I actually want to reach that point when, on April 15 of each year, I gladly settle up with my government, giving my fair share, proportionate to my successes, so that opportunities may continue to exist for my family and others, for generations to come.
JUSTIN M. KOLENC
St. Mary’s physicians work closely with law enforcement
It was with disappointment that I and my colleagues in the St. Mary’s Emergency Department read the March 24 article regarding a physician not signing an SBI (serious bodily injury) form. Reality is quite different than that which was portrayed in the article, as we work very cooperatively with law enforcement and our judicial colleagues.
In summary, a Grand Junction police officer asked someone who was not the treating physician for an assault victim to sign the SBI form. That physician appropriately declined to sign the form, as it would be inappropriate, and perhaps even a violation of federal privacy law (HIPPA), for a non-treating physician to sign this legal form.

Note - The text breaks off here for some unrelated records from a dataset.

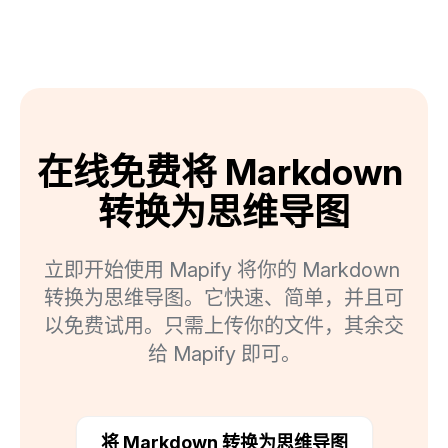
在线免费将 Markdown 
转换为思维导图
立即开始使用 Mapify 将你的 Markdown 
转换为思维导图。它快速、简单，并且可
以免费试用。只需上传你的文件，其余交
给 Mapify 即可。
将 Markdown 转换为思维导图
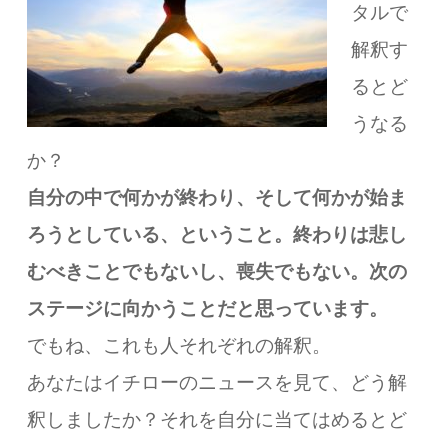
タルで
解釈す
るとど
うなる
か？
自分の中で何かが終わり、
そして何かが始ま
ろうとしている、ということ。
終わりは悲し
むべきことでもないし、喪失でもない。
次の
ステージに向かうことだと思っています。
でもね、これも人それぞれの解釈。
あなたはイチローのニュースを見て、
どう解
釈しましたか？
それを自分に当てはめるとど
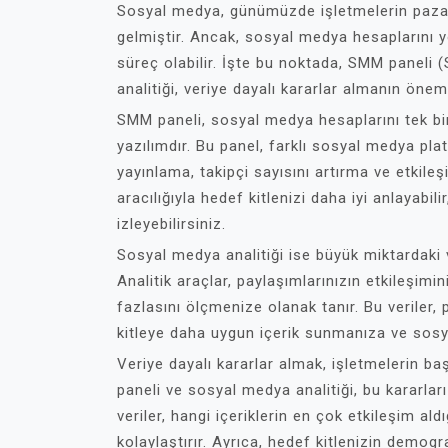
Sosyal medya, günümüzde işletmelerin pazarl
gelmiştir. Ancak, sosyal medya hesaplarını y
süreç olabilir. İşte bu noktada, SMM paneli
analitiği, veriye dayalı kararlar almanın önemli
SMM paneli, sosyal medya hesaplarını tek bi
yazılımdır. Bu panel, farklı sosyal medya pla
yayınlama, takipçi sayısını artırma ve etkileşi
aracılığıyla hedef kitlenizi daha iyi anlayabil
izleyebilirsiniz.
Sosyal medya analitiği ise büyük miktardaki ve
Analitik araçlar, paylaşımlarınızın etkileşimin
fazlasını ölçmenize olanak tanır. Bu veriler,
kitleye daha uygun içerik sunmanıza ve sosy
Veriye dayalı kararlar almak, işletmelerin b
paneli ve sosyal medya analitiği, bu kararları
veriler, hangi içeriklerin en çok etkileşim al
kolaylaştırır. Ayrıca, hedef kitlenizin demog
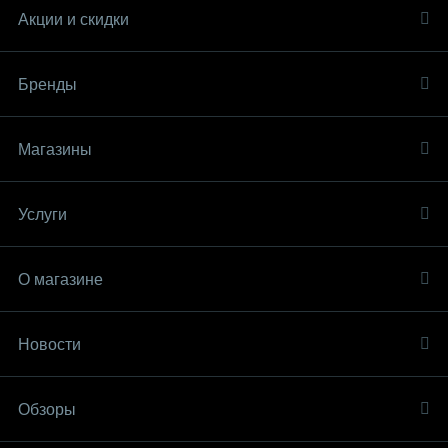
Акции и скидки
Бренды
Магазины
Услуги
О магазине
Новости
Обзоры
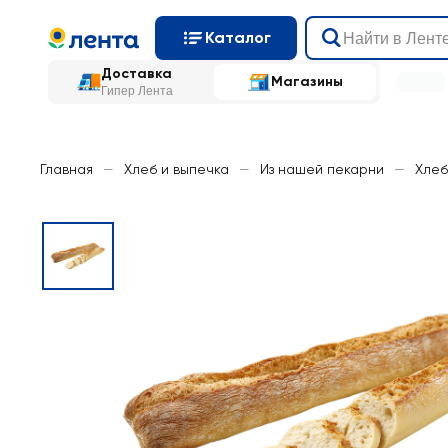
Каталог
Доставка
Магазины
Гипер Лента
Главная
—
Хлеб и выпечка
—
Из нашей пекарни
—
Хлеб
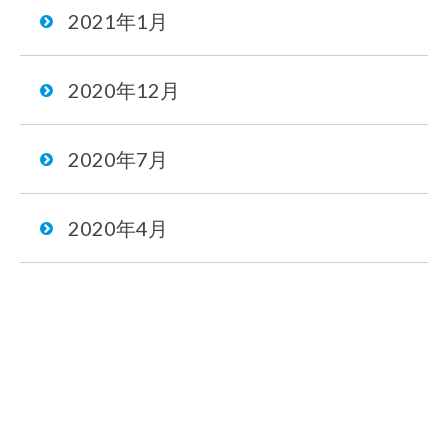
2021年1月
2020年12月
2020年7月
2020年4月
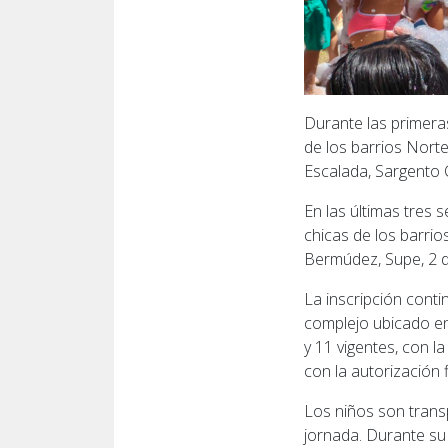
Durante las primeras
de los barrios Norte
Escalada, Sargento Cab
En las últimas tres 
chicas de los barri
Bermúdez, Supe, 2 de
La inscripción conti
complejo ubicado en
y 11 vigentes, con l
con la autorización 
Los niños son trans
jornada. Durante su 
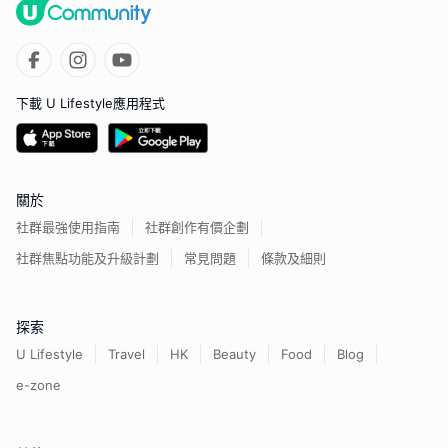
下載 U Lifestyle應用程式
關於
社群最強使用指南
社群創作有價企劃
社群焦點功能及升級計劃
常見問題
條款及細則
探索
U Lifestyle
Travel
HK
Beauty
Food
Blog
e-zone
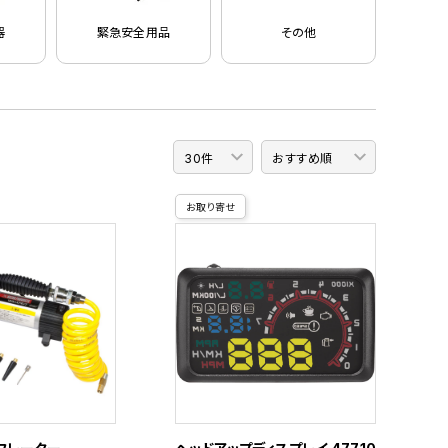
器
緊急安全用品
その他
お取り寄せ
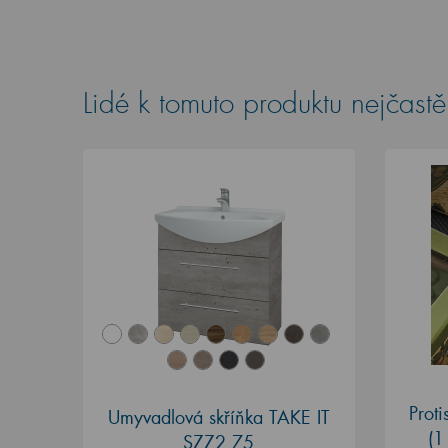
Lidé k tomuto produktu nejčastěj
Prot
Umyvadlová skříňka TAKE IT
(1
SZZ2 75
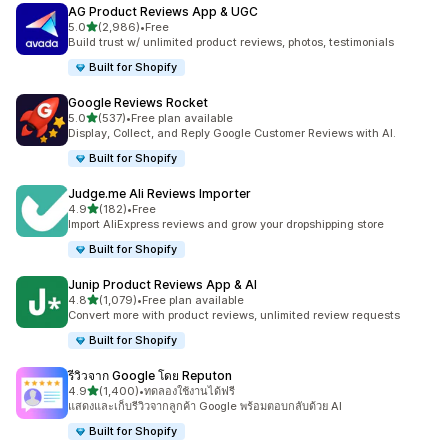
AG Product Reviews App & UGC
เต็ม 5 ดาว
5.0
(2,986)
•
Free
ทั้งหมด 2986 รีวิว
Build trust w/ unlimited product reviews, photos, testimonials
Built for Shopify
Google Reviews Rocket
เต็ม 5 ดาว
5.0
(537)
•
Free plan available
ทั้งหมด 537 รีวิว
Display, Collect, and Reply Google Customer Reviews with AI.
Built for Shopify
Judge.me Ali Reviews Importer
เต็ม 5 ดาว
4.9
(182)
•
Free
ทั้งหมด 182 รีวิว
Import AliExpress reviews and grow your dropshipping store
Built for Shopify
Junip Product Reviews App & AI
เต็ม 5 ดาว
4.8
(1,079)
•
Free plan available
ทั้งหมด 1079 รีวิว
Convert more with product reviews, unlimited review requests
Built for Shopify
รีวิวจาก Google โดย Reputon
เต็ม 5 ดาว
4.9
(1,400)
•
ทดลองใช้งานได้ฟรี
ทั้งหมด 1400 รีวิว
แสดงและเก็บรีวิวจากลูกค้า Google พร้อมตอบกลับด้วย AI
Built for Shopify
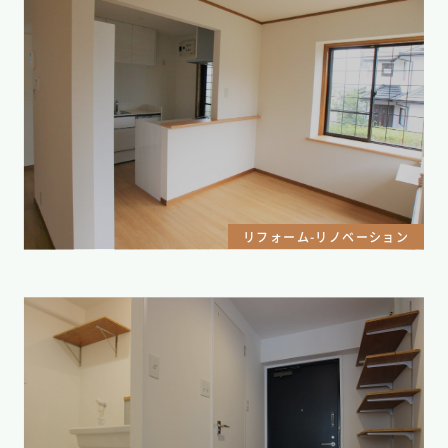
リフォーム-リノベーション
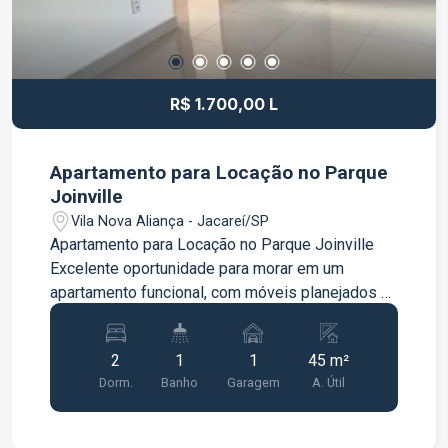
R$ 1.700,00 L
Apartamento para Locação no Parque
Joinville
Vila Nova Aliança - Jacareí/SP
Apartamento para Locação no Parque Joinville
Excelente oportunidade para morar em um
apartamento funcional, com móveis planejados e
excelente aproveitamento dos ambientes. O
imóvel dispõe de: 2 dormitórios, sendo 1 com
2
1
1
45 m²
guarda-roupa planejado Sala com móveis
Dorm.
Banho
Garagem
A. Útil
planejados Cozinha com armários planejados e
cooktop Banheiro com armário planejado e box
de vidro Área de serviço equipada com máquina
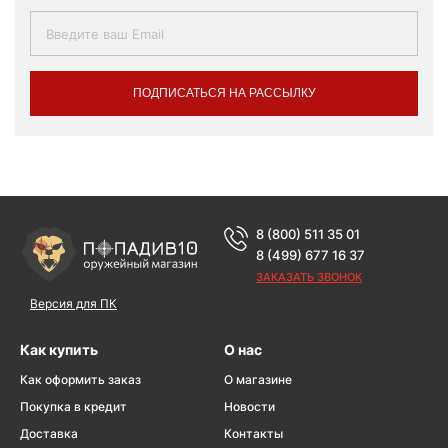
ПОДПИСАТЬСЯ НА РАССЫЛКУ
8 (800) 511 35 01
8 (499) 677 16 37
ЗАКАЗАТЬ ЗВОНОК
Версия для ПК
Как купить
О нас
Как оформить заказ
О магазине
Покупка в кредит
Новости
Доставка
Контакты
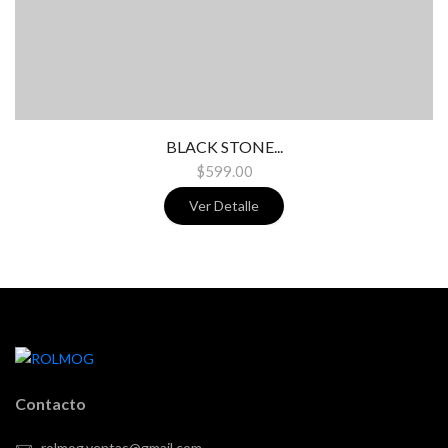
BLACK STONE...
$599.00
Ver Detalle
Contacto
rolmog.ventas@gmail.com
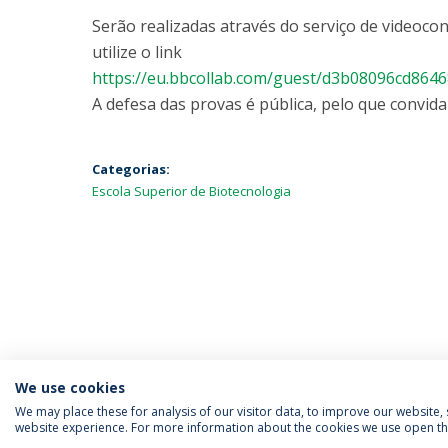
Serão realizadas através do serviço de videocon
utilize o link
https://eu.bbcollab.com/guest/d3b08096cd86
A defesa das provas é pública, pelo que convida
Categorias:
Escola Superior de Biotecnologia
We use cookies
We may place these for analysis of our visitor data, to improve our website
website experience. For more information about the cookies we use open the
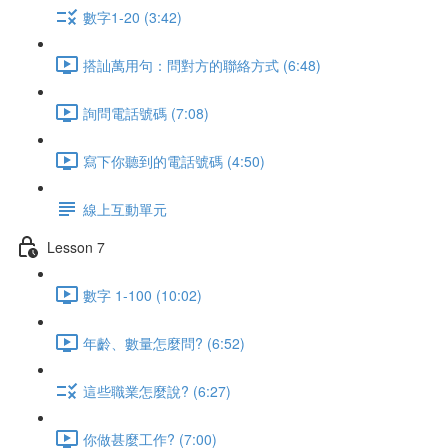
數字1-20 (3:42)
搭訕萬用句：問對方的聯絡方式 (6:48)
詢問電話號碼 (7:08)
寫下你聽到的電話號碼 (4:50)
線上互動單元
Lesson 7
數字 1-100 (10:02)
年齡、數量怎麼問? (6:52)
這些職業怎麼說? (6:27)
你做甚麼工作? (7:00)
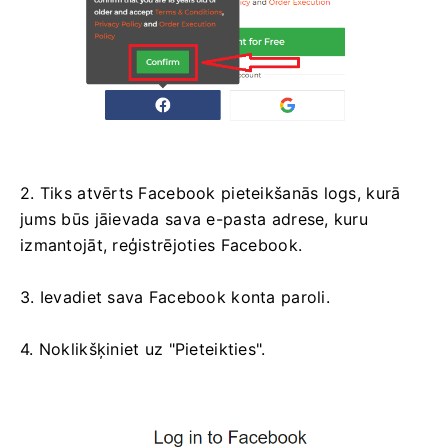
2. Tiks atvērts Facebook pieteikšanās logs, kurā
jums būs jāievada sava e-pasta adrese, kuru
izmantojāt, reģistrējoties Facebook.
3. Ievadiet sava Facebook konta paroli.
4. Noklikšķiniet uz "Pieteikties".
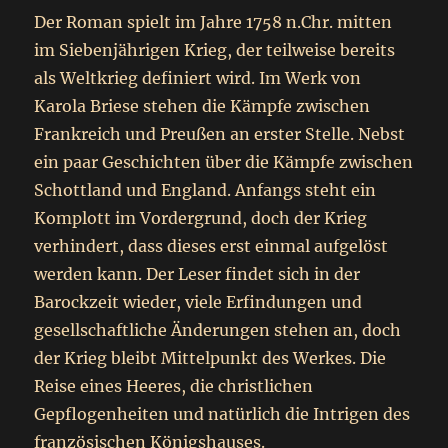
Der Roman spielt im Jahre 1758 n.Chr. mitten
im Siebenjährigen Krieg, der teilweise bereits
als Weltkrieg definiert wird. Im Werk von
Karola Briese stehen die Kämpfe zwischen
Frankreich und Preußen an erster Stelle. Nebst
ein paar Geschichten über die Kämpfe zwischen
Schottland und England. Anfangs steht ein
Komplott im Vordergrund, doch der Krieg
verhindert, dass dieses erst einmal aufgelöst
werden kann. Der Leser findet sich in der
Barockzeit wieder, viele Erfindungen und
gesellschaftliche Änderungen stehen an, doch
der Krieg bleibt Mittelpunkt des Werkes. Die
Reise eines Heeres, die christlichen
Gepflogenheiten und natürlich die Intrigen des
französischen Königshauses.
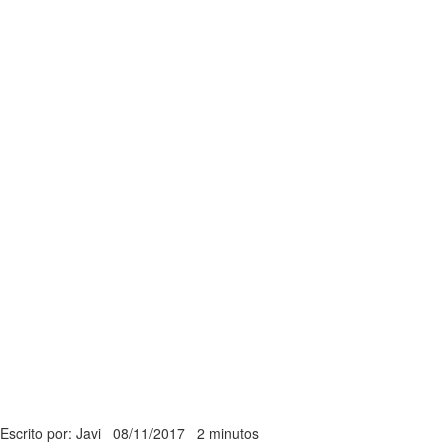
Escrito por: Javi
08/11/2017
2 minutos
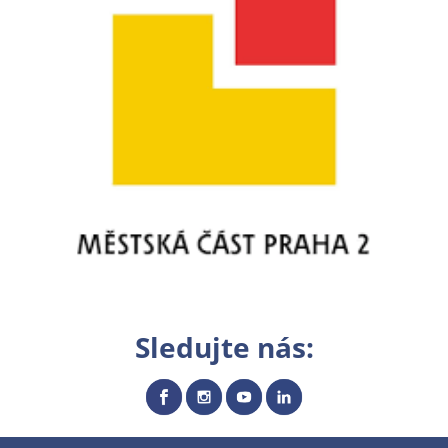
Sledujte nás:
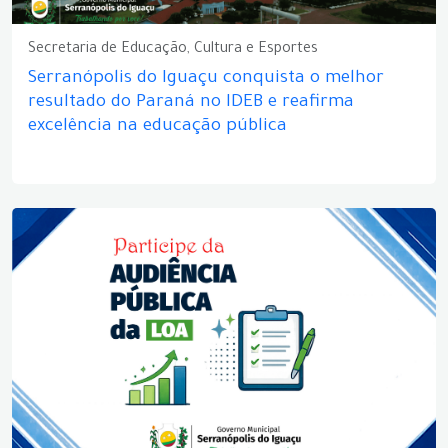
Secretaria de Educação, Cultura e Esportes
Serranópolis do Iguaçu conquista o melhor
resultado do Paraná no IDEB e reafirma
excelência na educação pública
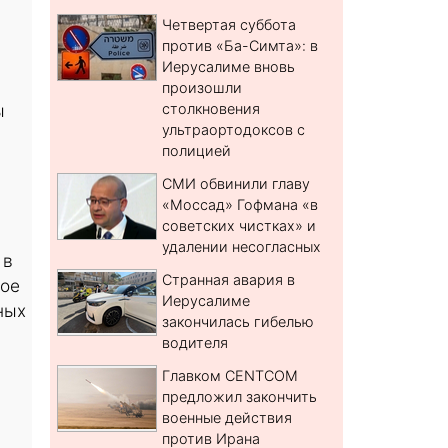
Четвертая суббота
против «Ба-Симта»: в
Иерусалиме вновь
произошли
ы
столкновения
ультраортодоксов с
полицией
СМИ обвинили главу
«Моссад» Гофмана «в
советских чистках» и
удалении несогласных
 в
Странная авария в
ное
Иерусалиме
ных
закончилась гибелью
водителя
Главком CENTCOM
предложил закончить
военные действия
против Ирана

We, in the St. Mary’s ED, always sign these forms when we determine that an injury qualifies as “serious bodily injury.” These forms are signed by the treating emergency department physician, either on-shift or in the days following an assault case. Indeed, the treating physician in this case did sign the SBI form in the days following the patient visit. And we’re frequently subpoenaed to provide our professional opinion about such cases for the district attorney and other entities.
As physicians in the ED, we evaluate and treat every person who comes, or is brought to us, regardless of any factor, including the ability to pay. We see every illness or traumatic event that can happen to the human body, and too frequently we see the victims of various kinds of assault, as well as the perpetrators of those assaults. We do this 24/7, every day, all year.
We greatly appreciate the support of St. Mary’s Hospital and our specialist and primary care consultants, and the security staff who keep us, staff and patients safe. We work very closely with local EMS, Grand Junction Police Department, Mesa County Sheriff’s Office, Colorado State Patrol and Colorado West Detox and Psychiatric facilities, among many other entities. And we nearly always enjoy the greatest professional respect and cooperation from our colleagues in these fields.
We have been, and will continue to be, a resource to our law enforcement and legal colleagues. We respectfully ask that an unjust and incorrect picture not be painted of our group that does so much to serve our community.
Colorado West Emergency Physicians
City and county should continue CMU partnership
In reading The Daily Sentinel editorial, “A partnership about prosperity, knowledge,” I realized my head was nodding in agreement. Having been involved in a number of economic development projects over the years, I can say that our community is blessed to have such a vibrant and growing economic engine in the form of Colorado Mesa University in the heart of Grand Junction.
It is worth noting that all of the recent growth at CMU would not have been possible without the strong support of the city of Grand Junction and Mesa County. Our elected leaders in the Grand Valley rightfully deserve a bunch of credit for their vision and willingness to invest in CMU. Without city and county support in recent years, we likely would have a sleepy commuter college at 12th and North instead of a robust, growing university.
As funding from the state of Colorado continues to dry up for higher education, it is incumbent upon all of us to think creatively about how to keep CMU thriving in challenging times. It is my hope that the city of Grand Junction and its partners at the county will seriously consider “doubling down” on their investments in our economy and our kids by helping CMU build a new classroom building.
It really is about economic development for our community.